Beberapa negara yang mengalami kemunduran demokrasi paling tajam pada 2024 antara lain: India, yang secara resmi diklasifikasikan sebagai negara elektoral otokrasi, setelah mengalami penurunan dalam kebebasan pers, akademik, dan kebebasan sipil lainnya. Kemudian, Hong Kong, yang mengalami pembatasan ketat terhadap kebebasan berekspresi dan protes publik. Selanjutnya, El Salvador, yang pemerintahannya semakin mengkonsolidasikan kekuasaan dan membatasi oposisi politik. Lalu Rusia, yang semakin menutup ruang demokrasi dengan memenjarakan tokoh oposisi dan menindak media independen. Dan Indonesia, yang kini berada dalam kategori “grey zone” antara demokrasi dan otokrasi, dengan semakin meningkatnya kontrol terhadap kebebasan berekspresi dan pemilu yang kurang transparan.
Tren Kebebasan Berpendapat dan Pemilu yang Memburuk
Salah satu temuan paling mengkhawatirkan dari laporan ini adalah penurunan drastis dalam kebebasan berekspresi, yang kini memburuk di 44 negara, meningkat dari 35 negara dalam laporan tahun sebelumnya.
Indikator lain yang mengalami kemunduran signifikan meliputi:
Pemilu yang tidak bersih (turun di 25 negara), Kebebasan berserikat dan berkumpul (turun di 22 negara), dan Penegakan supremasi hukum (turun di 18 negara).
Selain itu, kebebasan akademik dan kebebasan budaya juga semakin ditekan di banyak negara. Dalam 10 tahun terakhir, pemerintah di 41 negara telah meningkatkan upaya mereka untuk mengendalikan dan menyensor wacana akademik dan budaya.
Tahun 2024 disebut sebagai “tahun pemilu”, dengan 61 negara mengadakan pemilihan umum. Namun, hanya 11 negara yang mengalami perubahan arah demokratis yang signifikan. Sayangnya, lebih banyak negara mengalami perubahan negatif (7) dibandingkan yang mengalami perubahan positif (4).
Dalam banyak negara, pemilu justru menjadi alat bagi para pemimpin otoriter untuk mengkonsolidasikan kekuasaan.
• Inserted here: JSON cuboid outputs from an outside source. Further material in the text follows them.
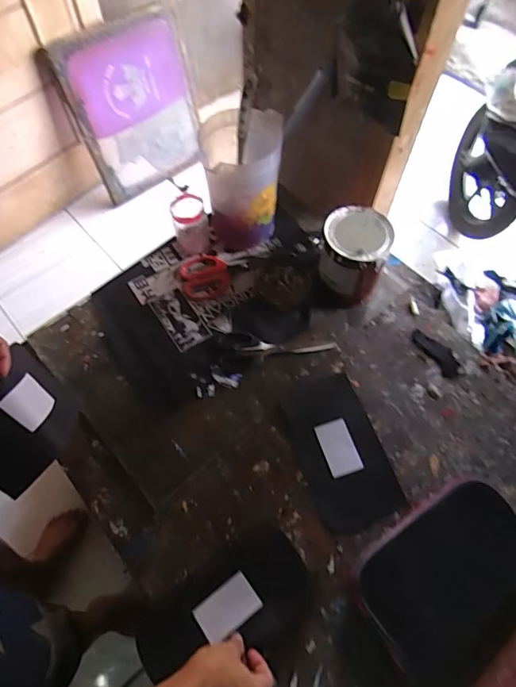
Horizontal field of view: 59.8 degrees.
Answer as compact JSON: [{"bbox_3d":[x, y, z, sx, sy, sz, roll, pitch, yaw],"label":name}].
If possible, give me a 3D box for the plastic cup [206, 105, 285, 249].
[{"bbox_3d":[-0.024,-0.278,0.795,0.125,0.209,0.123,1,64,0],"label":"plastic cup"}]

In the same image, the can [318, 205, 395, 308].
[{"bbox_3d":[0.157,-0.142,0.767,0.108,0.140,0.125,14,64,7],"label":"can"}]

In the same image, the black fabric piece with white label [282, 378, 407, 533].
[{"bbox_3d":[0.125,0.165,0.699,0.128,0.006,0.232,-18,63,-11],"label":"black fabric piece with white label"}]

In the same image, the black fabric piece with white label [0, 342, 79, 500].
[{"bbox_3d":[-0.285,0.089,0.536,0.124,0.034,0.143,49,45,-20],"label":"black fabric piece with white label"}]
Pemilu di negara-negara seperti Bangladesh, Pakistan, dan Rusia diduga kuat mengalami berbagai bentuk manipulasi, termasuk pembatasan akses media, intimidasi terhadap oposisi, dan pemadaman internet selama periode pemungutan suara.
“Mobilisasi pro-demokrasi meningkat, tetapi di banyak negara, kebijakan represif semakin diperkuat,” ujar Staffan I. Lindberg.
Laporan ini juga menyoroti 7 negara yang berpotensi mengalami autokratisasi lebih lanjut, termasuk Siprus, Slovakia, dan Slovenia. Jika tren ini berlanjut, jumlah negara otoriter di dunia akan semakin bertambah dalam beberapa tahun ke depan.
Sebaliknya, hanya tiga negara yang masuk dalam daftar pantauan sebagai kandidat potensial untuk kembali ke jalur demokrasi, yaitu Brasil, Polandia, dan Thailand.
Laporan V-Dem 2025 memberikan gambaran yang suram tentang keadaan demokrasi global. Dengan semakin banyak negara yang jatuh ke dalam otokrasi, tantangan terhadap kebebasan dan hak asasi manusia semakin besar.
Namun, laporan ini juga mencatat adanya gerakan pro-demokrasi yang semakin berkembang di berbagai belahan dunia. Meskipun represi meningkat, masih ada harapan bahwa demokrasi dapat dipulihkan melalui perlawanan sipil dan keterlibatan politik yang lebih aktif.
Apakah demokrasi bisa bangkit kembali? Ataukah dunia akan semakin tenggelam dalam gelombang otokratisasi? Hanya waktu yang akan menjawab.